### TASK DESCRIPTION
Copy every line of the records below word for word, omitting the pictures.

[Entries from a dataset]
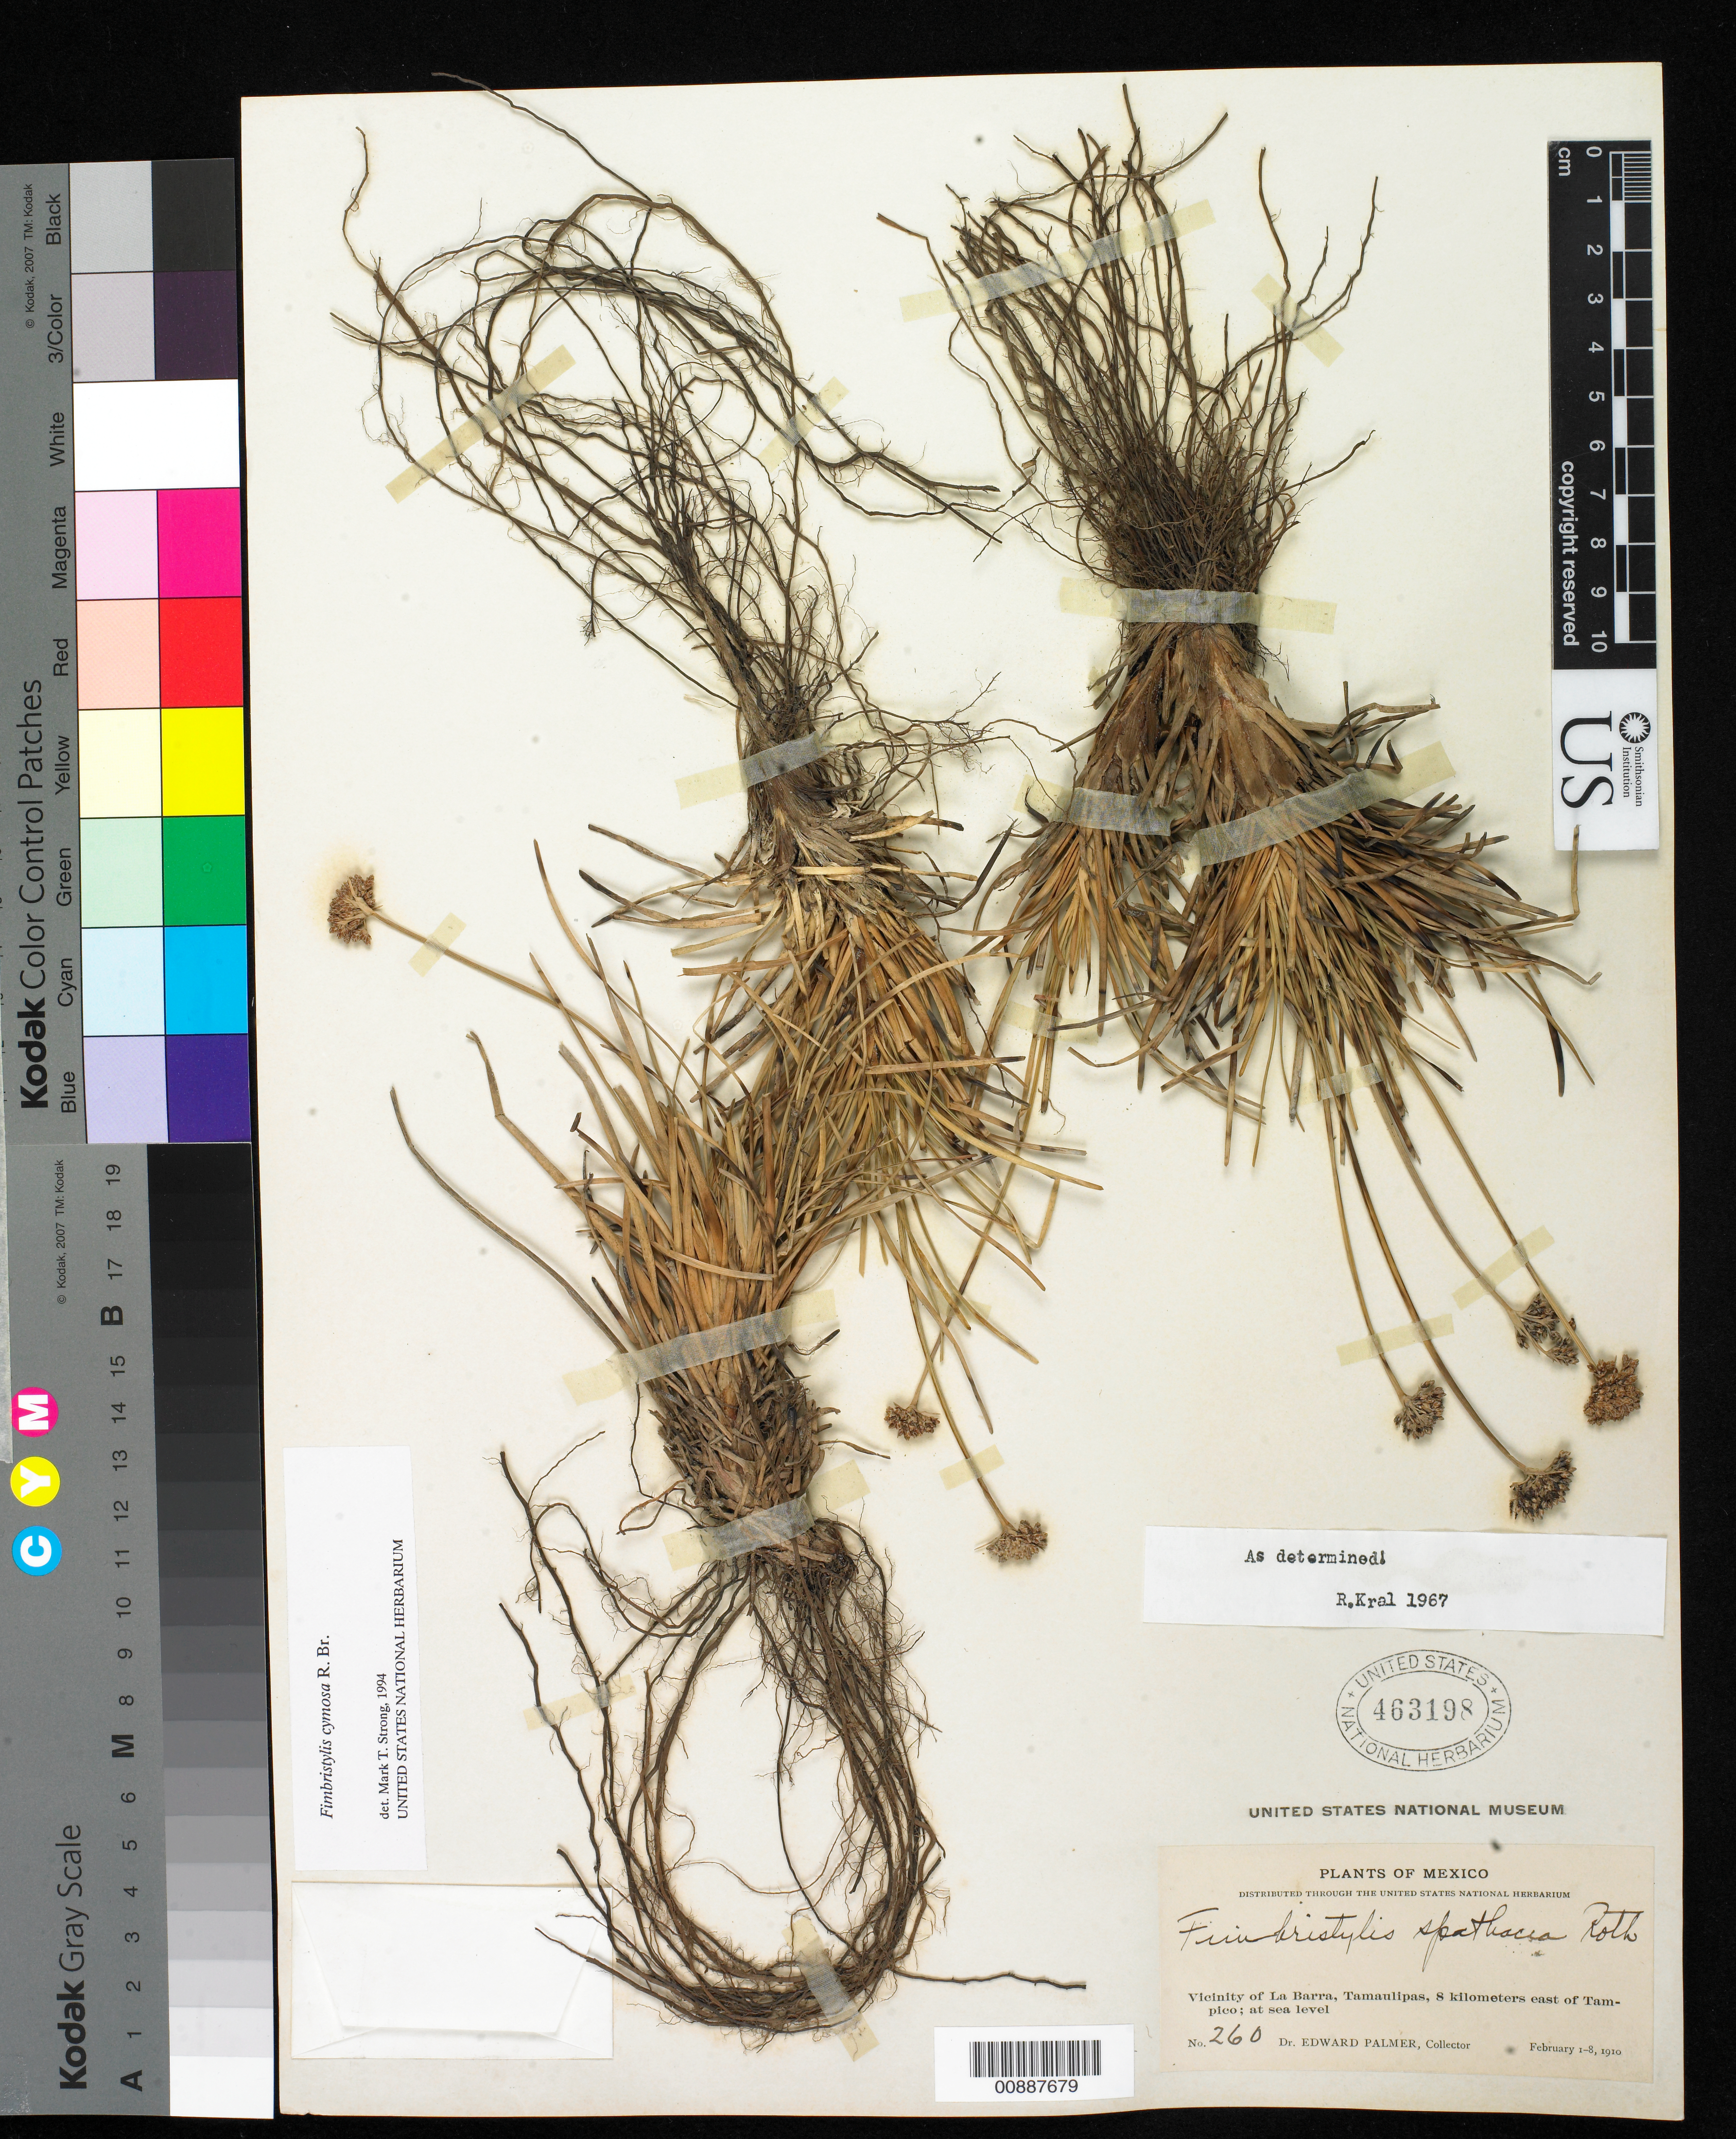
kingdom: Plantae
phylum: Tracheophyta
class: Liliopsida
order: Poales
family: Cyperaceae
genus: Fimbristylis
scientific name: Fimbristylis cymosa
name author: R. Br.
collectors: E. Palmer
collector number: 260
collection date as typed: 01 Feb 1910 to 08 Feb 1910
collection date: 1910-02-01/1910-02-08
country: Mexico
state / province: Tamaulipas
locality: Vicinity of La Barra, 8 Kilometers east of Tampico.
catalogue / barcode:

### REPLY
kingdom: Plantae
phylum: Tracheophyta
class: Liliopsida
order: Poales
family: Cyperaceae
genus: Fimbristylis
scientific name: Fimbristylis cymosa
name author: R. Br.
collectors: E. Palmer
collector number: 260
collection date as typed: 01 Feb 1910 to 08 Feb 1910
collection date: 1910-02-01/1910-02-08
country: Mexico
state / province: Tamaulipas
locality: Vicinity of La Barra, 8 Kilometers east of Tampico.
catalogue / barcode:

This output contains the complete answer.